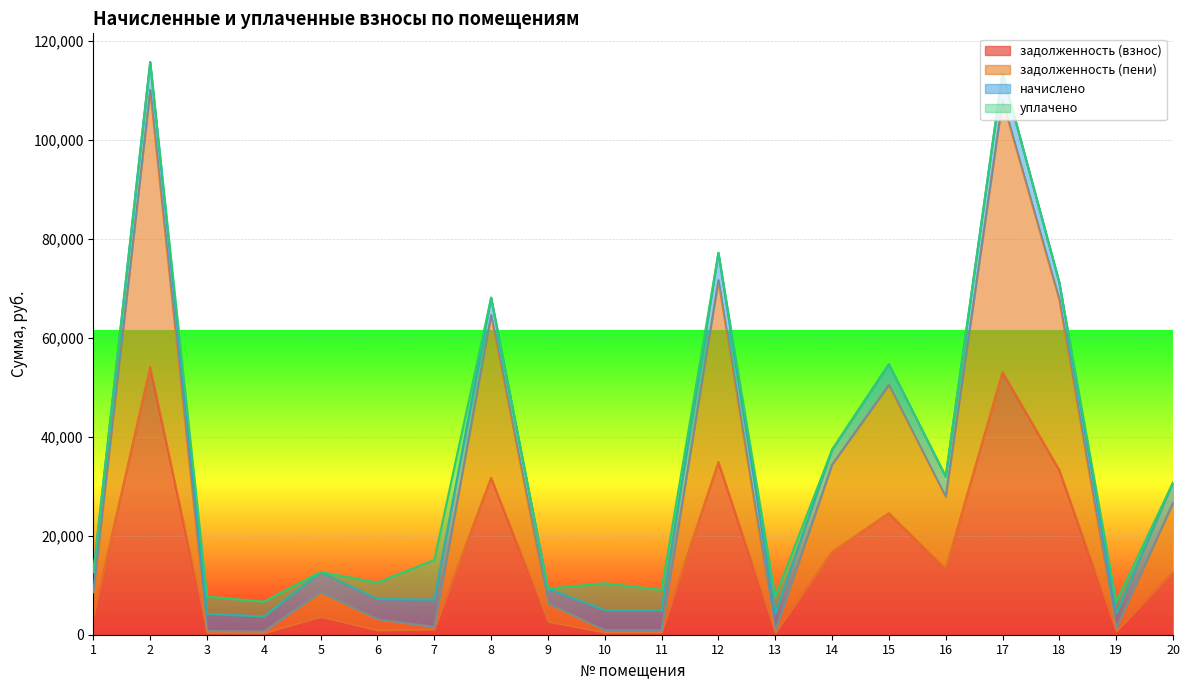

What is the total value across all series at 1?

12656.0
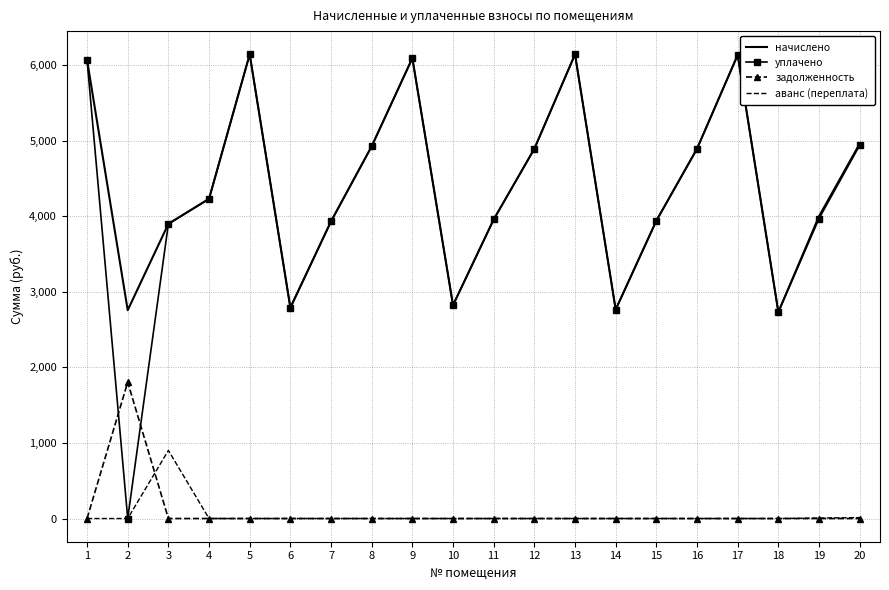

True or false: начислено and аванс (переплата) intersect in this chart.

False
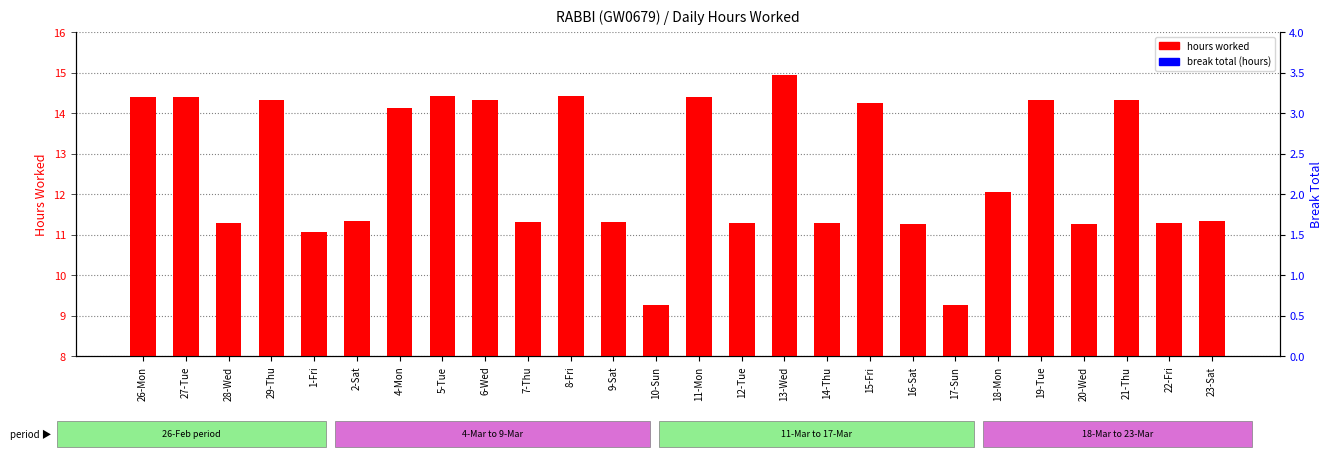

Reading left to right, what are all the values shown in this chart?

hours worked: 26-Mon=14.4	27-Tue=14.4	28-Wed=11.3	29-Thu=14.3	1-Fri=11.1	2-Sat=11.3	4-Mon=14.1	5-Tue=14.4	6-Wed=14.3	7-Thu=11.3	8-Fri=14.4	9-Sat=11.3	10-Sun=9.3	11-Mon=14.4	12-Tue=11.3	13-Wed=14.9	14-Thu=11.3	15-Fri=14.2	16-Sat=11.3	17-Sun=9.3	18-Mon=12.1	19-Tue=14.3	20-Wed=11.3	21-Thu=14.3	22-Fri=11.3	23-Sat=11.3
break total: 26-Mon=0.0	27-Tue=0.0	28-Wed=0.0	29-Thu=0.0	1-Fri=0.0	2-Sat=0.0	4-Mon=0.0	5-Tue=0.0	6-Wed=0.0	7-Thu=0.0	8-Fri=0.0	9-Sat=0.0	10-Sun=0.0	11-Mon=0.0	12-Tue=0.0	13-Wed=0.0	14-Thu=0.0	15-Fri=0.0	16-Sat=0.0	17-Sun=0.0	18-Mon=0.0	19-Tue=0.0	20-Wed=0.0	21-Thu=0.0	22-Fri=0.0	23-Sat=0.0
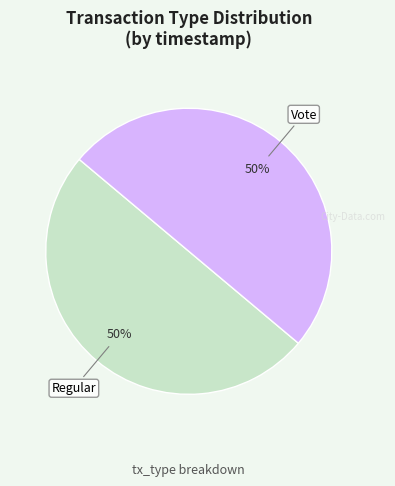

To the nearest percent, what is the average slice percentage?

50%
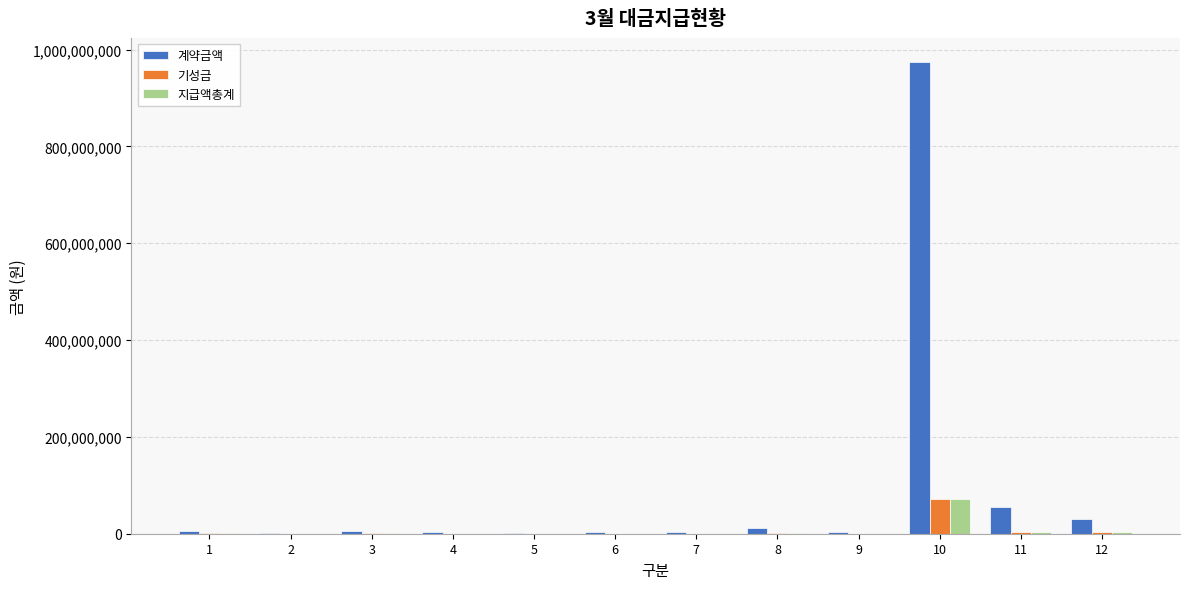

What is the highest value of the 계약금액 series?

975217870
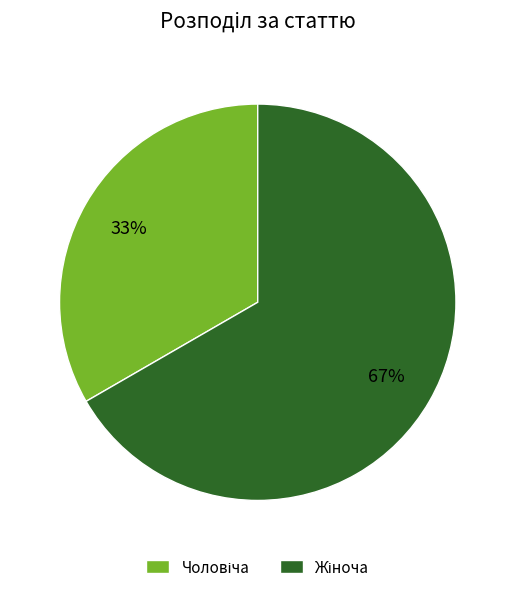

To the nearest percent, what is the average slice percentage?

50%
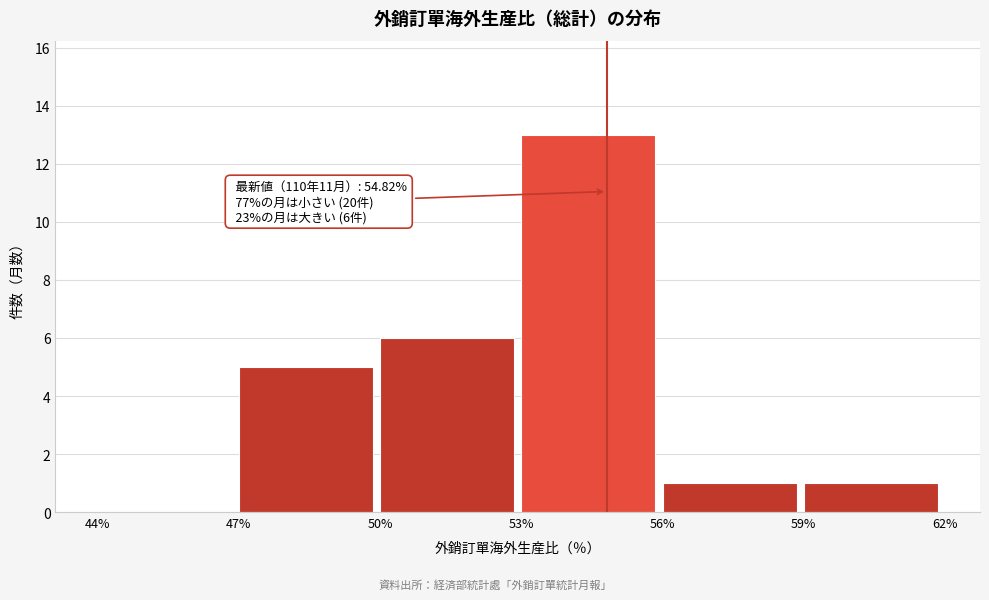

Over which range of the x-axis is the bar tallest?

53% to 56%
- - - -
● **EXERCISE**:
Please set out the listing above as a Markdown table with the columns "Row" and "Line", numbering each non-blank line in order and leaving out blank lines and the pictures.

● **EXERCISE RESPONSE**:
| Row | Line |
|---|---|
| 1 | What is the total value across all series at 1? |
| 2 | 12656.0 |
| 3 | True or false: начислено and аванс (переплата) intersect in this chart. |
| 4 | False |
| 5 | Reading left to right, what are all the values shown in this chart? |
| 6 | hours worked: 26-Mon=14.4	27-Tue=14.4	28-Wed=11.3	29-Thu=14.3	1-Fri=11.1	2-Sat=11.3	4-Mon=14.1	5-Tue=14.4	6-Wed=14.3	7-Thu=11.3	8-Fri=14.4	9-Sat=11.3	10-Sun=9.3	11-Mon=14.4	12-Tue=11.3	13-Wed=14.9	14-Thu=11.3	15-Fri=14.2	16-Sat=11.3	17-Sun=9.3	18-Mon=12.1	19-Tue=14.3	20-Wed=11.3	21-Thu=14.3	22-Fri=11.3	23-Sat=11.3 |
| 7 | break total: 26-Mon=0.0	27-Tue=0.0	28-Wed=0.0	29-Thu=0.0	1-Fri=0.0	2-Sat=0.0	4-Mon=0.0	5-Tue=0.0	6-Wed=0.0	7-Thu=0.0	8-Fri=0.0	9-Sat=0.0	10-Sun=0.0	11-Mon=0.0	12-Tue=0.0	13-Wed=0.0	14-Thu=0.0	15-Fri=0.0	16-Sat=0.0	17-Sun=0.0	18-Mon=0.0	19-Tue=0.0	20-Wed=0.0	21-Thu=0.0	22-Fri=0.0	23-Sat=0.0 |
| 8 | To the nearest percent, what is the average slice percentage? |
| 9 | 50% |
| 10 | What is the highest value of the 계약금액 series? |
| 11 | 975217870 |
| 12 | To the nearest percent, what is the average slice percentage? |
| 13 | 50% |
| 14 | Over which range of the x-axis is the bar tallest? |
| 15 | 53% to 56% |